Não acho possivel nenhum empresário minimamente informado imaginar que a esterilização antecipada de R$100bi do BNDS aliado a proposta de substituiçao da TJLP por SELIC para os emprestimos do BNDS seja um convite para a industria nacional participar da festa, ademais o governo nem convida mais as nacionais para os leiloes da Petrobras e vai eliminar a parcela de conteudo nacional da cadeia de oleo/gas.
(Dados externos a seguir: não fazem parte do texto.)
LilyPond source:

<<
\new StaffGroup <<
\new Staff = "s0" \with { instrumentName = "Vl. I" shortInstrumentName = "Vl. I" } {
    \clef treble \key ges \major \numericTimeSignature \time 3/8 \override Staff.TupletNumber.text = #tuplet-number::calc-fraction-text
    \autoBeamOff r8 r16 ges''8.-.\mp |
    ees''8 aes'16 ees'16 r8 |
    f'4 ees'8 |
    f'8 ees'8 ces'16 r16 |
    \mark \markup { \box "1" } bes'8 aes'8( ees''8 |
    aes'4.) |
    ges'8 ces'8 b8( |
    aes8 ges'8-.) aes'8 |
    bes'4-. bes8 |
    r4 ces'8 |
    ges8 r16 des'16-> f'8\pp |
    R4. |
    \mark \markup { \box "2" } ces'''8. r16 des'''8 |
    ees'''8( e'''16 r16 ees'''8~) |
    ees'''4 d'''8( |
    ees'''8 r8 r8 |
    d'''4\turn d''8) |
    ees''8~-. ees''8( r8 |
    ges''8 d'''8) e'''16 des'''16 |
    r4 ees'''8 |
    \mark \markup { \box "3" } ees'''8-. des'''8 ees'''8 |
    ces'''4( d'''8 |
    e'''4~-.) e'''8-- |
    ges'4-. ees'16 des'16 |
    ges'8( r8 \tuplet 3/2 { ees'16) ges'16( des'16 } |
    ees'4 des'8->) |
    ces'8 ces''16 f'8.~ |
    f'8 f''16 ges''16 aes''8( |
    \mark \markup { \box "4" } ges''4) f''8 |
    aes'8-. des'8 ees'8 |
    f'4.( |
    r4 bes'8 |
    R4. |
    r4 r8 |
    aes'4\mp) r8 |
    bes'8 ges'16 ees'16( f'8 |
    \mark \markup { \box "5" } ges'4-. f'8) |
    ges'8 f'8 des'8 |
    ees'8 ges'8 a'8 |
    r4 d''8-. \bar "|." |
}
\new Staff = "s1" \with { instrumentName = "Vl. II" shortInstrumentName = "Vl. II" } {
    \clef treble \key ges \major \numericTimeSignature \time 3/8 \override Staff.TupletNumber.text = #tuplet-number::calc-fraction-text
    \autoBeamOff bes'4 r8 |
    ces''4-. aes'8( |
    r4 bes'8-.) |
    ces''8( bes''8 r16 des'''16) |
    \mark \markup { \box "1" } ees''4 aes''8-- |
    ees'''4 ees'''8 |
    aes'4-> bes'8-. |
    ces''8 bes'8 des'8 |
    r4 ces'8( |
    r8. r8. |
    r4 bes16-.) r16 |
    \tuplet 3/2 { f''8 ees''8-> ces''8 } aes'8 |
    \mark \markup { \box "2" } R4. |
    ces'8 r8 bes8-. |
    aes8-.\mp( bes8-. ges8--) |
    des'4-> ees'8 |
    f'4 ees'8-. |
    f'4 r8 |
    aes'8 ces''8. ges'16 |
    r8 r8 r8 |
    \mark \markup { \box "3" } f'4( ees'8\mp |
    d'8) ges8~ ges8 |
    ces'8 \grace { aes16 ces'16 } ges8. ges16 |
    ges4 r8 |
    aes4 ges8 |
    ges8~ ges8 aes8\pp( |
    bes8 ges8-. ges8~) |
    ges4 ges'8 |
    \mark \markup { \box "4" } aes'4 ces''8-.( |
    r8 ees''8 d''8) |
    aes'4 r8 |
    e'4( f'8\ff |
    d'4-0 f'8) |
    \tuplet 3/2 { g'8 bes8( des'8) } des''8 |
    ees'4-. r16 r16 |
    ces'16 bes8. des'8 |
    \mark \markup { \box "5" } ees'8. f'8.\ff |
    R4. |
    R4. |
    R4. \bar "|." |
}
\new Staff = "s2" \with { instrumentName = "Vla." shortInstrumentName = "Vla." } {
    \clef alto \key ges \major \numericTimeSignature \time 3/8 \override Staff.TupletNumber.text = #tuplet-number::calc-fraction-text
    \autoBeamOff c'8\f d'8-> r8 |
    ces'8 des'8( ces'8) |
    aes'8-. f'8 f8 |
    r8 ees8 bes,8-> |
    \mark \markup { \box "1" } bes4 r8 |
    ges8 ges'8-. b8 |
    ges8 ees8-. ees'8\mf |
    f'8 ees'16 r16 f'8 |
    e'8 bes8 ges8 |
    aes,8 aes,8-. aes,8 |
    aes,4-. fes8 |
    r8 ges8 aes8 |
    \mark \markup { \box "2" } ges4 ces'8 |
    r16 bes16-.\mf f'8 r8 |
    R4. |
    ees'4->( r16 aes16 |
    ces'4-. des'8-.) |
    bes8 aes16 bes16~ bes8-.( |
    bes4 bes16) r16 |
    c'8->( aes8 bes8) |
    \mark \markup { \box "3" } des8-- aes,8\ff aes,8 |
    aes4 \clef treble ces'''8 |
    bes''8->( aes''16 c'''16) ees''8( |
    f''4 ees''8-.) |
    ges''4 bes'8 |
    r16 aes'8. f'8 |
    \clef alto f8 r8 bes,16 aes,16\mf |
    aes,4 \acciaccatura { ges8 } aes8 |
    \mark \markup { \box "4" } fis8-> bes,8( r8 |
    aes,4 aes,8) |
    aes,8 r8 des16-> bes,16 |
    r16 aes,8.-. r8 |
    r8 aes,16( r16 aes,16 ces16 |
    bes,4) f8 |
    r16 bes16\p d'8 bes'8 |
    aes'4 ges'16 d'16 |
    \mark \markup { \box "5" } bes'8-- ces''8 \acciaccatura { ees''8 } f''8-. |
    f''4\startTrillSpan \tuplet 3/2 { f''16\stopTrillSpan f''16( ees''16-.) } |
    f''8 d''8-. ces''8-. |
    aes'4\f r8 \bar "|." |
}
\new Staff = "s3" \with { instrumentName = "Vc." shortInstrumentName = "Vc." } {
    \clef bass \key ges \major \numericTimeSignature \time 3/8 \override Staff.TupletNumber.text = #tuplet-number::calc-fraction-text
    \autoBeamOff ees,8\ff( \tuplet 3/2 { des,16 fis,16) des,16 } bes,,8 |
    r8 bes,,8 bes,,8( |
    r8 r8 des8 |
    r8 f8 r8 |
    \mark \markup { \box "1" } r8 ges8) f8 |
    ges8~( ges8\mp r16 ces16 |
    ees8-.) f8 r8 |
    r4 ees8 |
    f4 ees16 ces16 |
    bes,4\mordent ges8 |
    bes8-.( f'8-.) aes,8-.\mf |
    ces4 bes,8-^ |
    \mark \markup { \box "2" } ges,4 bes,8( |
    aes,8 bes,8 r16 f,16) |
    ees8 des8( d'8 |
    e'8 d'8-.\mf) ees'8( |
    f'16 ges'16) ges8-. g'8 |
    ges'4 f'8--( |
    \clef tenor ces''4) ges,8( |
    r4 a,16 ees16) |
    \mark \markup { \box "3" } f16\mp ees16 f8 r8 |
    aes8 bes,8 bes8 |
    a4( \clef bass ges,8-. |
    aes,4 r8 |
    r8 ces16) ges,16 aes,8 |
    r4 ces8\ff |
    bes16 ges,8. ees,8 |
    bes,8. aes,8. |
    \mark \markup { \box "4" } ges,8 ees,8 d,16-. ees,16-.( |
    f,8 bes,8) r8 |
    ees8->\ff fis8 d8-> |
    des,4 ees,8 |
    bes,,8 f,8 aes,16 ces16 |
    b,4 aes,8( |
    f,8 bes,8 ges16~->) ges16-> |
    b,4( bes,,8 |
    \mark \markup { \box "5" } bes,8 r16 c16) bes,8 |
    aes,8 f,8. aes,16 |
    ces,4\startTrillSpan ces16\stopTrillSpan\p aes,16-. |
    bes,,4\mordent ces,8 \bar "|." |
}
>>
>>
Se querem mesmo sobreviver a 2017 devem atacar com muito mais força pressionando o congresso e se posicionando claramente em todos os meios de comunicação alem de somarem forças para esclarecer a populaçao de forma contundente.
José Eduardo de Camargo
22 de fevereiro de 2017 3:03 amSe continuarmos nesse rumo
Se continuarmos nesse rumo catastrófico esse país logo será transformado num reles exportador de carne, soja e petróleo barato apenas para sustentar os imensuráveis, escandalosos, imorais e ilegítimos privilégios da casta de marajás que instalou-se no judiciário nesta que ficará conhecida como uma pobre, medieval, primitiva e miserável republiqueta de idiots savants da toga e da gravata.
Ricardo Borges
22 de fevereiro de 2017 10:19 amCadÊ a Fiesp?
Só isso, cadê a FIESP?
Juliano Santos
22 de fevereiro de 2017 3:06 pmE eu peço engajamento da
E eu peço engajamento da sociedade contra a força tarefa quinto coluna da lava a jato. O que vem a ser a mesma coisa
PS: Toda ela não apenas a que fica fora do “estancar essa porra”
Boeotorum Brasiliensis
23 de fevereiro de 2017 4:41 pmPasseata das madelenas
Ótimo. Todos concordamos que há de se fazer algo para reverter as medidas recessivas, exclusivas, sectárias e concentradoras de renda e riqueza postas em prática po Ali Postiço e seus bem mais de 40 ladrões.
Somente a união das pessoas, a reunificação das forças sociais em torno de um objetivo comum, cuja síntese seria o retorno ao estado de direito, dará chances concretas ao País. Unir forças, criar densidade nos protestos e mobilizar a população em torno da “causa”. Aí surge a pergunta, como fica o pecado mortal dessas Madelenas? Vamos esquecer, deixar para lá junto com as camisas da seleção e as panelas amassadas. Unirmos, nós os que foram escrachados, humlhados e vilipendiados por, única e exclusivamente, defendermos a democracia e o respeito as suas instituições?
Eu não cerro fileiras com coxinha arrependido, mas, nem morto. Para quê? Para ser usado com o objetivo de recuperar o que lhes foi surrupiado por quem apoiaram? Para recuperar aquilo que perderam por ódio, preconceito, hipocrisia, egoísmo e a mais pura e profunda burrice? Nem f..dendo.
O mínimo para que essa barreira possa ser superada é vê-los vir, de público e em massa, liderados por seus luminares os empresários, os funcionários públicos, os empregados de estatais, os profissionais liberais e toda essa tropa de jumentos, para confessar seus pecados e declarar seu arrependimento perante o restante do povo brasileiro.
Então, quem sabe, pensarei a respeito. Até la, vou ficar olhando de camarote o circo pegar fogo.
Ps.: claro, não acredito em constrição de hipócritas, mas o prazer de ver isso não teria preço.